Hypotestosteronemia in chronically critically ill men

Crit Care Med. 1999 Nov;27(11):2418-21. doi: 10.1097/00003246-199911000-00016.

Abstract

Objective: To determine the prevalence of hypotestosteronemia in chronically critically ill (CCI) men.

Design: Prevalence survey.

Setting: Step-down respiratory care unit (RCU) at a tertiary care teaching hospital.

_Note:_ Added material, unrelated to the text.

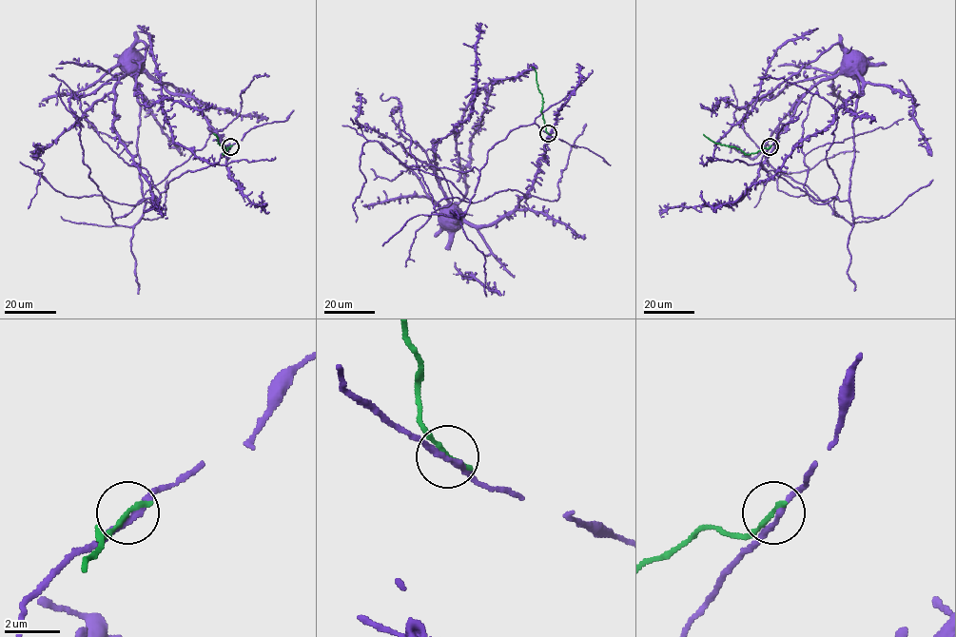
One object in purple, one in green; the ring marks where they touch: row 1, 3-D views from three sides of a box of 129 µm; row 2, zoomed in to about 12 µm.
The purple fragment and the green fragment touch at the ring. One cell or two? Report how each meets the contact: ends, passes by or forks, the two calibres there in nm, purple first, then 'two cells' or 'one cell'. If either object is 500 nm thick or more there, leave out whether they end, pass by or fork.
purple passes by; green ends; calibres 200 and 220 nm; two cells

Patients: Thirty ventilator-dependent CCI men transferred from intensive care units (ICUs) within the same institution.

Interventions: None.

Measurements and main results: Total testosterone and bioavailable testosterone (bioT) concentrations were measured within 48 hrs of RCU admission. Patients were hospitalized a median of 40 days (range, 9-185 days) before RCU admission, with a median ICU length of stay of 25 days (range, 9-177 days). At RCU admission, total testosterone concentrations averaged 104+/-96 ng/dL, with average bioT concentrations of 19+/-20 ng/dL (16+/-9% of total testosterone). Twenty-nine of the 30 patients (96%) had bioT concentrations well below the lower limit of normal for their age range. bioT concentrations, expressed as a percentage of the normal mean for each patient's age range, were positively correlated with the number of days that the patient was in the ICU before transfer to the RCU (n = 30, r2 = .17, p = .025). However, if the single patient who remained in the ICU for 177 days was excluded, this correlation disappeared (n = 29, r2 = .07, p = .09). No other relationship was found between bioT concentrations and any other variable, including type of patient, ICU length of stay, reason for either initial admission to the ICU or prolonged mechanical ventilation, type of nutritional support, or use of dopamine.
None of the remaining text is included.